State wildlife officials Wednesday narrowly approved a network of marine reserves along the Southern California coast.
The 3-2 vote in Santa Barbara by the California Fish and Game Commission bans or restricts fishing in dozens of protected marine areas designed to replenish depleted fish populations and protect marine life.
The regulations come more than a decade after state legislators passed the California Marine Life Protection Act, which was adopted in 1999 to establish a statewide, science-based system of sanctuaries within three miles of the shoreline.
The plan adopted Wednesday spans waters from Point Conception to the Mexican border and was the result of two years of contentious negotiations between recreational anglers and commercial fishing groups wary of losing territory and conservation groups pushing for strict curbs on fishing to preserve marine habitat.
California has led the nation in establishing marine reserves, an idea conceived in response to steep declines in recent decades in populations of rockfish, cod, lobster, abalone and other ocean dwellers despite catch limits and other fishing regulations.
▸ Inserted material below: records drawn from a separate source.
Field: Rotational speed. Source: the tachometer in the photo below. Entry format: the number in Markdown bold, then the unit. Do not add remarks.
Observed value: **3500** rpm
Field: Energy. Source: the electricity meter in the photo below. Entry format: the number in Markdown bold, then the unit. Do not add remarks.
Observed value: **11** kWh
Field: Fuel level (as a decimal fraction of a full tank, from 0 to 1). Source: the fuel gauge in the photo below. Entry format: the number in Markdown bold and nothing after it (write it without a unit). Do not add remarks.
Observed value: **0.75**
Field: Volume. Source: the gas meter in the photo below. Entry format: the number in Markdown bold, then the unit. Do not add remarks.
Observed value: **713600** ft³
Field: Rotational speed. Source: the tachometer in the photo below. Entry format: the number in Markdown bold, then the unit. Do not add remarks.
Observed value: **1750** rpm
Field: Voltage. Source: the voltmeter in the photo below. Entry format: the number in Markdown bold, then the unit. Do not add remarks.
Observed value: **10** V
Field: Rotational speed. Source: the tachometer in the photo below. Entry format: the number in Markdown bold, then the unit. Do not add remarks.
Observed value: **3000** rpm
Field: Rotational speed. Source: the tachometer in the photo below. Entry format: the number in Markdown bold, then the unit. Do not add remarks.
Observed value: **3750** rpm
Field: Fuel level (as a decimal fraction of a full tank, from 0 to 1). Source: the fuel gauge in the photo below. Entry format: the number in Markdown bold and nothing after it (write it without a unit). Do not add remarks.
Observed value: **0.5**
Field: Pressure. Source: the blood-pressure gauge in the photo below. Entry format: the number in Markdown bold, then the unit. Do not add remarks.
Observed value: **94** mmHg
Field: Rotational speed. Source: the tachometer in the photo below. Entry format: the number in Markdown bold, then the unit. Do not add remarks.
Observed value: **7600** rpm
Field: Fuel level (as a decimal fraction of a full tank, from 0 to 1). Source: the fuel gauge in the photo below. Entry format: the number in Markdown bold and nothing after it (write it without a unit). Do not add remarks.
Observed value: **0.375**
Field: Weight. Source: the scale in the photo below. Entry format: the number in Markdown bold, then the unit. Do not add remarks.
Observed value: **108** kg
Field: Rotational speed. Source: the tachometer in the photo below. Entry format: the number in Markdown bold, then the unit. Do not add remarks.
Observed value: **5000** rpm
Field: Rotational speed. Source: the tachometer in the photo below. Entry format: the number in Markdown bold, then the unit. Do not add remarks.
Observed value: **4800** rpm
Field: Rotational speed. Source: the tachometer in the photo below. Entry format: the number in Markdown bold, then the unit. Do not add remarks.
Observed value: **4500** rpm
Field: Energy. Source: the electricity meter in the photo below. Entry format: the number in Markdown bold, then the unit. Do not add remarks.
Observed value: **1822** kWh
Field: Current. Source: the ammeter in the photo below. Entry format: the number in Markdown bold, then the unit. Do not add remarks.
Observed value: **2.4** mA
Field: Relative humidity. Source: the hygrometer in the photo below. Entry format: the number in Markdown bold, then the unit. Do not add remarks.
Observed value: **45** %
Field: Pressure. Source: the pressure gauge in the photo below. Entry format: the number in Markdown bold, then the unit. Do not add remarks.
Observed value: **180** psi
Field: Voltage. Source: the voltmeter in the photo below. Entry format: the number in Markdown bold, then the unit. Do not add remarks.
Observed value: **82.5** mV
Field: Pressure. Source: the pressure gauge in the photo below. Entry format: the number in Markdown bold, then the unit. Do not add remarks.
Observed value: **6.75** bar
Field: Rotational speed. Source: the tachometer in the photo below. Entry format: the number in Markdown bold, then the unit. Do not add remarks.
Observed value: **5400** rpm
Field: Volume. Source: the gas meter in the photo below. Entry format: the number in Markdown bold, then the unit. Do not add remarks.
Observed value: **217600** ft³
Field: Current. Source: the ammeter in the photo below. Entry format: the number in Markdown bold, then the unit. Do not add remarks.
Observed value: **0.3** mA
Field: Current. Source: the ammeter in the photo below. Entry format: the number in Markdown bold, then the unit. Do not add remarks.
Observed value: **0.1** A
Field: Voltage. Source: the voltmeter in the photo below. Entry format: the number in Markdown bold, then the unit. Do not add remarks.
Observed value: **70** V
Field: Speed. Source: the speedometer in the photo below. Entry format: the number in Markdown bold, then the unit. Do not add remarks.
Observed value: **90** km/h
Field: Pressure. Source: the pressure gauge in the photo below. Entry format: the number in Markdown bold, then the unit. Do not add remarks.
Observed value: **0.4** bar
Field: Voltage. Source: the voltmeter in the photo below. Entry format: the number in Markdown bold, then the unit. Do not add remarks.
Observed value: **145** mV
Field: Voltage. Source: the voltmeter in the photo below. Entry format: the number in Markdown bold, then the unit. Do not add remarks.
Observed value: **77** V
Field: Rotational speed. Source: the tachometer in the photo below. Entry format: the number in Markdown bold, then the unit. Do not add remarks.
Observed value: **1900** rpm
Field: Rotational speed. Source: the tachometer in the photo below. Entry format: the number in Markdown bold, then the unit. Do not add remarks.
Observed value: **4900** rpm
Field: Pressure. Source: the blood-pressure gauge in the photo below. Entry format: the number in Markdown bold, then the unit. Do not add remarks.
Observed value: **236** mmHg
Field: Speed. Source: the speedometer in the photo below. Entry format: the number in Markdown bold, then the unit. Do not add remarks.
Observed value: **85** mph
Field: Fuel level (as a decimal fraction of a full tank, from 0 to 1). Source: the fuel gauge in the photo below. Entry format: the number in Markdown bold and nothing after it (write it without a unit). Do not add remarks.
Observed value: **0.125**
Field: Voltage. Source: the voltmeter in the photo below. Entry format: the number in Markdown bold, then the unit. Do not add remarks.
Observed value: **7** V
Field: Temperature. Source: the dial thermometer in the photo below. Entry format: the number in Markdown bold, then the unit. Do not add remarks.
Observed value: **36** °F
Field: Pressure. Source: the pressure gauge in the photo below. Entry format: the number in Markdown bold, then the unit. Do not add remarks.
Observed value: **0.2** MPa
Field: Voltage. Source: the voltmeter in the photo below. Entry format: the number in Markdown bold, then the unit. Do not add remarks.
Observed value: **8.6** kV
Scientists who helped draft the plan argued that some species could disappear entirely without no-fishing zones in a diverse assortment of underwater canyons, kelp forests, sandy sea floor and rocky reefs.
Commissioner Richard B. Rogers voted for the plan, saying it struck an “elegant balance” between conservation and fishing interests.
“The overarching goal is to return California to the sustainable abundance I observed growing up,” the long-time scuba diver said.